You mean I was supposed to read that?  According to Tuco's Law of Duality, there are two kinds of pretrial orders:  those where the judges don't mean it, and those where they do.  The defendant's attorney in Castrovinci v. Habeeb ran into the latter.  Since he'd failed to submit proposed jury instructions and copies of exhibits before trial as required by her order, the judge barred him from introducing the latter, and refused to give any jury instructions on his counterclaim.  To add insult to injury, the 8th District threw out the appeal, finding that since the trial court hadn't dismissed his counterclaim, there was no final appealable order.

Say no more.  Lexis gives a summary of each case, and sometimes that's all you need.  Like this one from the 9th District's decision in Vaughan v. Vaughan, which deals with the denial of the mother's motion for shared parenting, and concludes,

The mother was diagnosed with a schizophrenic mood disorder, refused to seek treatment, and denied that she was out of touch with reality. She thought that the children had been replaced with replicas.
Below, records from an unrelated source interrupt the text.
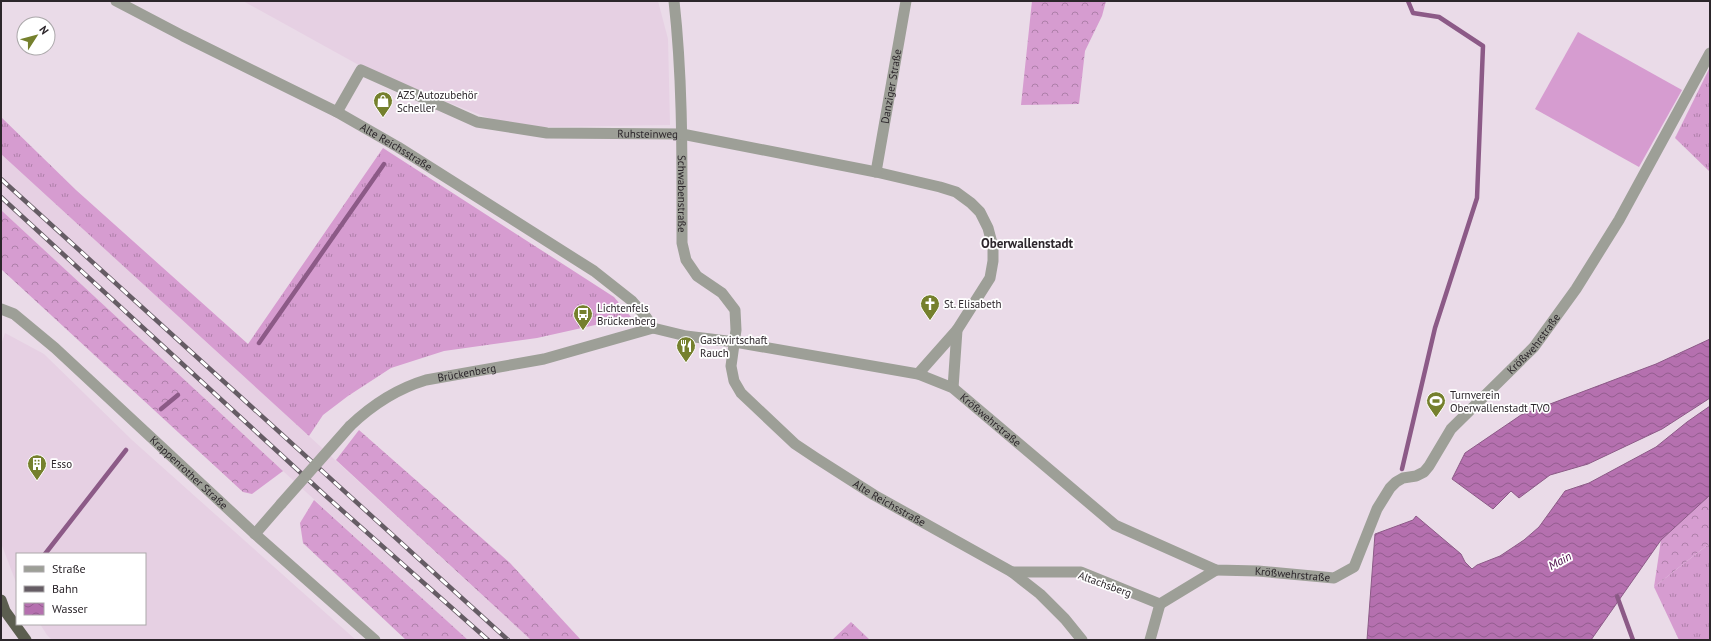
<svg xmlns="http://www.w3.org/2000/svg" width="1711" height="641" font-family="'PT Sans',sans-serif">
  <defs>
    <pattern id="grass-tufts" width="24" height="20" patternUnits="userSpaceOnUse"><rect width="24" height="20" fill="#d69cd0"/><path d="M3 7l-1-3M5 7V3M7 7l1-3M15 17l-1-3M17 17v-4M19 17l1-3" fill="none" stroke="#ae7fa9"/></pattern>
    <pattern id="forest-crowns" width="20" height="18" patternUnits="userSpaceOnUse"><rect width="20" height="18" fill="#d69cd0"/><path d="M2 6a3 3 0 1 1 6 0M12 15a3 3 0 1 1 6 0" fill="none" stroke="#ae7fa9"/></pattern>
    <pattern id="water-waves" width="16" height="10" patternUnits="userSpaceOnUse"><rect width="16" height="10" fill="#b570af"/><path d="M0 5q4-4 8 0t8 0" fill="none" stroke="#935c8f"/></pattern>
  </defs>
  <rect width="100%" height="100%" fill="#eadbe8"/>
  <g fill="#e6d0e3">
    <path d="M 243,1 L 658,1 L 668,39 L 670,125 L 541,127 L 491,119 L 375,74 Z"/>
    <path d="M 1,154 L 309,436 L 531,640 L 468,640 L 283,471 L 1,210 Z"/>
    <path d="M 5,333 L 44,354 L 132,440 L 356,640 L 52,640 L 47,635 L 40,624 L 145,624 L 145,554 L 17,554 L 17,585 L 1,543 L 1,345 Z"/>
  </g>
  <g fill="url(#grass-tufts)">
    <path d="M 1710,67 L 1710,172 L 1675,138 Z"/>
    <path d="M 1,117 L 76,190 L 248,344 L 383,148 L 614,297 L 631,317 L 537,338 L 444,351 L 391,368 L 348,396 L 323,415 L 309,436 L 1,154 Z"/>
    <path d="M 1710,543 L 1710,640 L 1679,640 L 1654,587 Z"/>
  </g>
  <g fill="url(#forest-crowns)">
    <path d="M 1032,1 L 1106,1 L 1102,16 L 1085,51 L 1079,104 L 1021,105 Z"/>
    <path d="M 1,210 L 283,471 L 252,494 L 243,492 L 1,269 Z"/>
    <path d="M 359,430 L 510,563 L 581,640 L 531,640 L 336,460 Z"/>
    <path d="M 1710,495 L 1710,543 L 1654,587 L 1661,540 Z"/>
    <path d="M 314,500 L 468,640 L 406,640 L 303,543 L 300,523 Z"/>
    <path d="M 851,622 L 870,640 L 832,640 Z"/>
  </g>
  <path fill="#d69cd0" d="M 1578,32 L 1682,90 L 1639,167 L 1535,109 Z"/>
  <g fill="url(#water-waves)" stroke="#8c5a87">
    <path d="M 1710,339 L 1710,398 L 1662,429 L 1588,464 L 1550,475 L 1519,498 L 1511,491 L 1493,509 L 1452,479 L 1465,453 L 1521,415 L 1656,364 Z"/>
    <path d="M 1710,406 L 1710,495 L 1661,540 L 1591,640 L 1367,640 L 1375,534 L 1413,520 L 1416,516 L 1461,554 L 1465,562 L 1472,569 L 1477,565 L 1500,556 L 1524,540 L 1539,527 L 1565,491 L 1589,483 L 1656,447 L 1687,422 Z"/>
  </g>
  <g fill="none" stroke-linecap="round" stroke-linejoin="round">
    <g stroke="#8c5a87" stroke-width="4.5">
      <path d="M 259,343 L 384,164"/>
      <path d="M 161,409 L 178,395"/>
      <path d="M 1402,469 L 1435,328 L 1477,198 L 1483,46 L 1439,17 L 1413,13 L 1408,1"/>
      <path d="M 45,554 L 126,450"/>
      <path d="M 1617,596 L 1633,640"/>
    </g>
    <g stroke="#9d9f97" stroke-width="11">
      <path id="s1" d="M 116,1 L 183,36 L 337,112 L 398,147 L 594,271 L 632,301 L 646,317 L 653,328"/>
      <path id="s2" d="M 674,1 C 683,81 682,162 682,243 L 686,260 L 697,276 L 722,293 L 735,310 L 736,330 L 731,366 L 734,381 L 741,393 L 795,444 L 816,458 L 874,495 L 1012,572 L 1040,594 L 1065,619 L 1082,640"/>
      <path id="s3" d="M 337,112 L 361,70 L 477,122 L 547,133 L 682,134 L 876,172 L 940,187 L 956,192 L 971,203 L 980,212 L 988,228 L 993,247 L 993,261 L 990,278 L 957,330 L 953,388"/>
      <path id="s4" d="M 876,172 L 906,1"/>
      <path id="s5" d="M 1,309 L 14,314 L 55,348 L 255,534 L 375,640"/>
      <path d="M 918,374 L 957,330"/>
      <path id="s6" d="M 350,426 C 373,404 396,389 426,380 L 544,359 L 653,328 L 686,336 L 735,342 L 918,374 L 953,388 L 1115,525 L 1216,570 L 1258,571 L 1334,578 L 1354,567 L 1377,509 L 1390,488 L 1396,482 L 1403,478 L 1416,476 L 1424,472 L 1429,466 L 1451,429 L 1534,347 L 1576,289 L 1619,220 L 1710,53"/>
      <path d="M 255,534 L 281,504"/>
      <path d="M 1012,572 L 1081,572 L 1160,604"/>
      <path d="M 1160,604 L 1216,570"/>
      <path d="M 1150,640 L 1160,604"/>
    </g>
    <path stroke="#5c5e50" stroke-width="11" d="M 1,600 L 5,611 L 26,640"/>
    <defs>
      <g id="rail">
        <path d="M 1,179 L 508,640"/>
        <path d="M 1,197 L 327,497 L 488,640"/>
      </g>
    </defs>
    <use href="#rail" stroke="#655c64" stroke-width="4.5"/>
    <use href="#rail" stroke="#fff" stroke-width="3" stroke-dasharray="9" stroke-linecap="butt"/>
    <path stroke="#9d9f97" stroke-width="11" d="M 281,504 L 350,426"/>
  </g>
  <defs>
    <symbol id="shop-pin" viewBox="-11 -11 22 30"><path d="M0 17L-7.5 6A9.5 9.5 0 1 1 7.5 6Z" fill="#75802d" stroke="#fff"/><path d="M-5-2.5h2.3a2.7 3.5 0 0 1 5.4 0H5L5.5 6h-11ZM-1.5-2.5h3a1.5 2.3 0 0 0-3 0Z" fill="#fff"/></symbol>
    <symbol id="church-pin" viewBox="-11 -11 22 30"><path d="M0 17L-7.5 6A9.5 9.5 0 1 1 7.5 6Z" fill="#75802d" stroke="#fff"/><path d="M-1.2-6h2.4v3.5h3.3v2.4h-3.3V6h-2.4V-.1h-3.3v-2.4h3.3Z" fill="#fff"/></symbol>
    <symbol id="bus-pin" viewBox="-11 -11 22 30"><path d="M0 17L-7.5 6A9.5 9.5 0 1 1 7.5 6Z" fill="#75802d" stroke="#fff"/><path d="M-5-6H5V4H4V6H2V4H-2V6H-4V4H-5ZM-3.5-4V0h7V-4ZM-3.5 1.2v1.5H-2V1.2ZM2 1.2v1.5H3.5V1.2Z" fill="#fff"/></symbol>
    <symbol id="restaurant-pin" viewBox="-11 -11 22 30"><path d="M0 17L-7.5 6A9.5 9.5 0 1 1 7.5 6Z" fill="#75802d" stroke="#fff"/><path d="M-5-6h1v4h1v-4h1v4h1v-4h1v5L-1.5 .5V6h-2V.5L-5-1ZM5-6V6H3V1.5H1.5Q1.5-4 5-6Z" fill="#fff"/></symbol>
    <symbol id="stadium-pin" viewBox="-11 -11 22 30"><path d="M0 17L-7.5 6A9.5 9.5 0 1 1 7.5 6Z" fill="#75802d" stroke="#fff"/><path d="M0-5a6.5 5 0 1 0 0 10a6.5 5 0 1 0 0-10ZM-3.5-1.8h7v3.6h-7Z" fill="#fff"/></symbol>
    <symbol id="building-pin" viewBox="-11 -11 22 30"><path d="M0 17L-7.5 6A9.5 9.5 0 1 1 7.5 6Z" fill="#75802d" stroke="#fff"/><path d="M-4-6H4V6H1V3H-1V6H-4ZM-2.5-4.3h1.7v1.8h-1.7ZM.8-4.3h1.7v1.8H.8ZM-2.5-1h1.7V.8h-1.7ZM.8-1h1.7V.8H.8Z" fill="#fff"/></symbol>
  </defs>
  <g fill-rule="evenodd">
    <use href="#shop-pin" x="372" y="90" width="22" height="30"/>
    <use href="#church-pin" x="919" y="293" width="22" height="30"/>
    <use href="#bus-pin" x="572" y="303" width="22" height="30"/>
    <use href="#restaurant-pin" x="675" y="335" width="22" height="30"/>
    <use href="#stadium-pin" x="1425" y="390" width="22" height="30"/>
    <use href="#building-pin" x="26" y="453" width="22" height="30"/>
  </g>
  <g text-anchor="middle" stroke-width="3.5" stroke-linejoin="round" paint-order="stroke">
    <g font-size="11" fill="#2c262b" stroke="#fff">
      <text dy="4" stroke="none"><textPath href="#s4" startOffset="87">Danziger Straße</textPath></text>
      <text dy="4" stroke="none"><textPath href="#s3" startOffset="347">Ruhsteinweg</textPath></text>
      <text dy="4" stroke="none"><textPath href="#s1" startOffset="316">Alte Reichsstraße</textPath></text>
      <text dy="4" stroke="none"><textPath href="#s2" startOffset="193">Schwabenstraße</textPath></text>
      <text dy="4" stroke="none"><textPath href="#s6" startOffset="1389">Krößwehrstraße</textPath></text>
      <text dy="4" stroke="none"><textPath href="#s6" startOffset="131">Brückenberg</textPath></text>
      <text dy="4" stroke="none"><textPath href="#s6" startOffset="679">Krößwehrstraße</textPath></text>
      <text dy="4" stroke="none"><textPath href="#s5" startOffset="250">Krappenrother Straße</textPath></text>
      <text dy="4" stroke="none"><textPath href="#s2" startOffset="602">Alte Reichsstraße</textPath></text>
      <text dy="4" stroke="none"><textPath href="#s6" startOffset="1029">Krößwehrstraße</textPath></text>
      <text transform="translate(1105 584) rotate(20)" y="4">Altachsberg</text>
    </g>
    <g font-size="11" fill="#2c262b" stroke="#fff" text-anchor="start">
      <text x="397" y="99">AZS Autozubehör<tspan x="397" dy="13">Scheller</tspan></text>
      <text x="944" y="308">St. Elisabeth</text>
      <text x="597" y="312">Lichtenfels<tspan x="597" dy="13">Brückenberg</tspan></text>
      <text x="700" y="344">Gastwirtschaft<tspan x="700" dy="13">Rauch</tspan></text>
      <text x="1450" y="399">Turnverein<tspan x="1450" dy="13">Oberwallenstadt TVO</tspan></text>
      <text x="51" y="468">Esso</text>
    </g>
    <g font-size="12" font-style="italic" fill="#490847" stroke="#fff">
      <text transform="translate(1560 561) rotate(-29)" y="4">Main</text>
    </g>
    <g font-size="13" font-weight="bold" fill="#2c262b" stroke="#fff">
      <text x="1027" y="248">Oberwallenstadt</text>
    </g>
  </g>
  <rect width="1711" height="641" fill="none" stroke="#2c262b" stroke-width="4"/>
  <rect x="16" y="553" width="130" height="72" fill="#ffffff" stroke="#aba8aa"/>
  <rect x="24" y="566" width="20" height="6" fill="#9d9f97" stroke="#aba8aa"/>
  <text x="52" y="573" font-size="12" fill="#2c262b">Straße</text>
  <rect x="24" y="586" width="20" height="6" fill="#655c64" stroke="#aba8aa"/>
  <text x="52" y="593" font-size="12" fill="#2c262b">Bahn</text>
  <rect x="24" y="603" width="20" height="12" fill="url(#water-waves)" stroke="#aba8aa"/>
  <text x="52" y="613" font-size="12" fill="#2c262b">Wasser</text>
  <g transform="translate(36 36) rotate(54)"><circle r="19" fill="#ffffff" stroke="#aba8aa"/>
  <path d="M0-3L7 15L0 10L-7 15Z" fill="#75802d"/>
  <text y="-6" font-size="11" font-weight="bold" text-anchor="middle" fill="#2c262b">N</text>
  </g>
</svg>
Things I stumbled across.  Doesn't have anything to do with the cases from last week -- or indeed the cases from the last five years -- but I was researching the question of whether a metal pole can be a deadly weapon for purposes of a felonious assault last Friday, when  I ran across State v. Berry, a 2004 case from the 8th District.  The defendant used his walking cane to beat the victim, and claimed that the cane shouldn't have been considered a deadly weapon.  The argument probably would have fared better if the cane hadn't had "'whup ass stick number 1" inscribed on it.